ISP and communications vendor get Cooma wired

Eastern seaboard dwellers generally recognise Cooma as the windswept town where you buy a coffee and chips on the way to the Snowy Mountains. With its population of 7500 and predominantly agricultural economy, it seems hardly the place for a test pad for what could become a revolution in communications in regional Australia.

Nonetheless, local ISP Smart Radio Systems managing director Adrian Blake plans to provide the township with cutting-edge Internet connectivity, thanks to a new deal with communications infrastructure vendor Enterasys.

The deal will provide high bandwidth optical fibre connections running into every business and home in the town.

"Cooma residents are going to have access to the type of communication services that are considered luxuries even in urban centres. Not only are we providing Internet connectivity, but the infrastructure will also deliver things like telecommunications services and high-definition television," Blake said.
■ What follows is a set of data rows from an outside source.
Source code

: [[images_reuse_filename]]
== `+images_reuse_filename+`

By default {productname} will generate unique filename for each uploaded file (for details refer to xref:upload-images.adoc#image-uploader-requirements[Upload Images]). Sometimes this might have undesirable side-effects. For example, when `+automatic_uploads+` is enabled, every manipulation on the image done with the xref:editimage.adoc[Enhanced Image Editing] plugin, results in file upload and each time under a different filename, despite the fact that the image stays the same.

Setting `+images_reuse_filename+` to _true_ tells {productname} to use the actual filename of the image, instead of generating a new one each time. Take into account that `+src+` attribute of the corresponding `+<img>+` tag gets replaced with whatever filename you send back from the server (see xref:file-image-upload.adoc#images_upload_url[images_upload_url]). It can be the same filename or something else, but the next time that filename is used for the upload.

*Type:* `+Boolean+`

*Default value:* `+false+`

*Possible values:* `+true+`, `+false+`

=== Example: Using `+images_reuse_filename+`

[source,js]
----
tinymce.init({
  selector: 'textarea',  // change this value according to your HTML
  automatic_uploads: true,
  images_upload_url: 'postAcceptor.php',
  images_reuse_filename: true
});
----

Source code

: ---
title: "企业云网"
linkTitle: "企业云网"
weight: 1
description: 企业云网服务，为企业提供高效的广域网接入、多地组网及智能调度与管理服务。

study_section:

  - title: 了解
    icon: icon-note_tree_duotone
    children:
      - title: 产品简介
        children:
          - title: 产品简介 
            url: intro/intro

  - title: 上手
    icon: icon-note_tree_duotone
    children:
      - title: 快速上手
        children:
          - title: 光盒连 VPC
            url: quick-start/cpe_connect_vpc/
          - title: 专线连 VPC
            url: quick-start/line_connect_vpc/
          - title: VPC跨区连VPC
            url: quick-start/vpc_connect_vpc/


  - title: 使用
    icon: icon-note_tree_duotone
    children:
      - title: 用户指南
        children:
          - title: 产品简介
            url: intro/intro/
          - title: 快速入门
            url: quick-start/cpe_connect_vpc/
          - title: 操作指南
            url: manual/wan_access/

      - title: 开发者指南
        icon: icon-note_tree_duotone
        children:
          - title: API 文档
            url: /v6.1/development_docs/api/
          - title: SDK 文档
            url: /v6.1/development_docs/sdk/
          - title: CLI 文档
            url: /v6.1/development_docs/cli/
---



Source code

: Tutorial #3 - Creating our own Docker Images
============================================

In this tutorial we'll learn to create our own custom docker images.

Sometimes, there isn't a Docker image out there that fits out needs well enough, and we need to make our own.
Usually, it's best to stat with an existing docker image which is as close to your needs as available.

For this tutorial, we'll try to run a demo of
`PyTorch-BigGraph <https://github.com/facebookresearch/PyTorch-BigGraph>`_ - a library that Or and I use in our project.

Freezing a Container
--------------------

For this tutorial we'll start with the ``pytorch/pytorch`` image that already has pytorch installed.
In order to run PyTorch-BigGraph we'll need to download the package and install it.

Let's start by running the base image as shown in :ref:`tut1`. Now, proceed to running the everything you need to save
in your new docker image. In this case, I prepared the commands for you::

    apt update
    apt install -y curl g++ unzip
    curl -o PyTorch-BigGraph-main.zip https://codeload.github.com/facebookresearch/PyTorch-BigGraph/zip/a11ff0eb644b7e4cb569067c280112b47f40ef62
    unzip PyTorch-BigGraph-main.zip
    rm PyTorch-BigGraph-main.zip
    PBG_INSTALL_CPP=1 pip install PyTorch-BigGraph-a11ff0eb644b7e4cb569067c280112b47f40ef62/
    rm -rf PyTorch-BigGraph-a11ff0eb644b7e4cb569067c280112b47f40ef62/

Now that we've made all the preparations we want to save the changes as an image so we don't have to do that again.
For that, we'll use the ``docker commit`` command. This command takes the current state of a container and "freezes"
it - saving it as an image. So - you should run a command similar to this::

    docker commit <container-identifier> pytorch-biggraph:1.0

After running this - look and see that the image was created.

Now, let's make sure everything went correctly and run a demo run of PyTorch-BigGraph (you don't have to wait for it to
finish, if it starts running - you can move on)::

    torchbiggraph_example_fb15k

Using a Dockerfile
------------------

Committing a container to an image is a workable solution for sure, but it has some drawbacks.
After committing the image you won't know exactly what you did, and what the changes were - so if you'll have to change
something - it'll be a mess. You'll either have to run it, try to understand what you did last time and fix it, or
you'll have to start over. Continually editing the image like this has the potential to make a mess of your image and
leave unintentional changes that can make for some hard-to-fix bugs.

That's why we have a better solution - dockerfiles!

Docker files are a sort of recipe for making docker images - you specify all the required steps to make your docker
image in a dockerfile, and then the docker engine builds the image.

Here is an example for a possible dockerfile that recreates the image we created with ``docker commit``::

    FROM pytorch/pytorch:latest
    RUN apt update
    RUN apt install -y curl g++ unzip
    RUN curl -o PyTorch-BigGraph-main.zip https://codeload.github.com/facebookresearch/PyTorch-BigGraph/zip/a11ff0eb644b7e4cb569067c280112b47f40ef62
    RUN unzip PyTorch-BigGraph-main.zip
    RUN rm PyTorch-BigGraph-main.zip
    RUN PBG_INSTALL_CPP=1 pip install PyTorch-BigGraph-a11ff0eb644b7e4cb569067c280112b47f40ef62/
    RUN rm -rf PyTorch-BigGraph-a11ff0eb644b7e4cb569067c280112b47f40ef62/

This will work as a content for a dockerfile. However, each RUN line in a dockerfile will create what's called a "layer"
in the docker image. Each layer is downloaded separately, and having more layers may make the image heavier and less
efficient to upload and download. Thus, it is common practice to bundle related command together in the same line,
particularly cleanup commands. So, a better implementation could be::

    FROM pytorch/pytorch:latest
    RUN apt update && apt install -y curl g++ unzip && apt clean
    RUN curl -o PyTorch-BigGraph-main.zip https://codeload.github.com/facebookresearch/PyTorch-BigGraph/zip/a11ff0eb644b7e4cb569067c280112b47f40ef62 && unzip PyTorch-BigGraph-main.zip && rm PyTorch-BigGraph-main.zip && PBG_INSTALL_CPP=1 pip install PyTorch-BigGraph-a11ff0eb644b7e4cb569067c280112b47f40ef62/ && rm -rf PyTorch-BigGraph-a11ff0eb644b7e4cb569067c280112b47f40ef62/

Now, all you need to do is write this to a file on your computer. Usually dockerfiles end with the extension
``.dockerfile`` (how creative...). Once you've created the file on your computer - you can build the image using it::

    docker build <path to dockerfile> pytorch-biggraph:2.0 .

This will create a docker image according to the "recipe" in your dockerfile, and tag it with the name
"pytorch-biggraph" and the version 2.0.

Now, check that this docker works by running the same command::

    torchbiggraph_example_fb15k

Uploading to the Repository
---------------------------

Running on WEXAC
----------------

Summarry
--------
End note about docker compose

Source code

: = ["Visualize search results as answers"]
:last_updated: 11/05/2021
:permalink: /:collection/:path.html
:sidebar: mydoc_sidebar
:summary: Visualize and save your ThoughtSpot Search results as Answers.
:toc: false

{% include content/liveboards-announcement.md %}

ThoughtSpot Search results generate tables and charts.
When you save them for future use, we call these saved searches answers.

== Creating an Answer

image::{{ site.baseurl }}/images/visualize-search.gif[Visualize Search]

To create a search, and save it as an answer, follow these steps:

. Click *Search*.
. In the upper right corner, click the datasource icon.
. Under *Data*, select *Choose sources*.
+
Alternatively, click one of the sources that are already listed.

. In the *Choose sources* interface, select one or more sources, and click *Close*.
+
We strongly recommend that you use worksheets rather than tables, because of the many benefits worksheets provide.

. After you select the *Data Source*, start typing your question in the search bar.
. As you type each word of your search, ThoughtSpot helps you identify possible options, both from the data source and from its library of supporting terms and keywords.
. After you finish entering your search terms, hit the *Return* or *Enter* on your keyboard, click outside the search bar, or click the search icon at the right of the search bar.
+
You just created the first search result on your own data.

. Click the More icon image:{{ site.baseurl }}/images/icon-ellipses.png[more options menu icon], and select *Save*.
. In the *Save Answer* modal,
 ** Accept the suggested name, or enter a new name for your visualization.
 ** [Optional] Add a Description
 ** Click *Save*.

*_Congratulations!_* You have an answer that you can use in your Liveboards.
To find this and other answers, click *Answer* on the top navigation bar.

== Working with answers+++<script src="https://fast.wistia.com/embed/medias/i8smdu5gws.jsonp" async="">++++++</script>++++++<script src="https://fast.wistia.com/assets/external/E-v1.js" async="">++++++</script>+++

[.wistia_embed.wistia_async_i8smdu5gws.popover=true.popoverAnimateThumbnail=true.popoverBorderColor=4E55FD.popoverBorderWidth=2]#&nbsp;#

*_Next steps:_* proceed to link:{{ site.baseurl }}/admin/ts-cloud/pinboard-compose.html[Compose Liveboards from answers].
According to Blake, vendor competition is fierce in the telecommunications market, with many players offering high-quality services.

"We were approached by a lot of vendors like Cisco, Nortel and Lucent. They were all offering some very attractive solutions. However, we finally settled on Enterasys because of a combination of experience and ongoing service offerings," Blake said.

The deal is reportedly worth $3 million to the recently rebranded Enterasys.

Smart Radio Systems is also currently working with energy retailer Agility (formally AGL) in a joint trenching project which will see the first high-speed connections open to Cooma residents, in approximately eight weeks time.

Although the project is entirely driven by the private sector, Blake confirmed that government at a shire, state and federal level had been extremely supportive of the initiative.

While Blake concedes that the project will not directly provide many new job opportunities in the region, he believes the infrastructure has the potential to boost the Cooma economy.

"There are a lot of towns like Cooma around Australia that are all vying for investment and development opportunities. This kind of infrastructure will attract attention and investment to the town," Blake said. "We have an excellent climate for all sorts of different industries, we've got the real estate, the people and now we can also offer top-of-the-range communications infrastructure."

Lying 100km south of Canberra, Cooma provides an interesting case study for how improvements in telecommunications will affect regional areas. At this stage the social and economic ramifications of the new infrastructure are unclear.

"Everybody in the town is interested in it, but how they use it is up to them, we don't know if people are going to spend all day on the Internet or if they will have the opportunity to reduce their work load and spend some more time in the garden," Blake said.

To this end, Charles Sturt University in Wagga Wagga is conducting a social impact study which will attempt to measure some of the changes brought about by the introduction of the technology.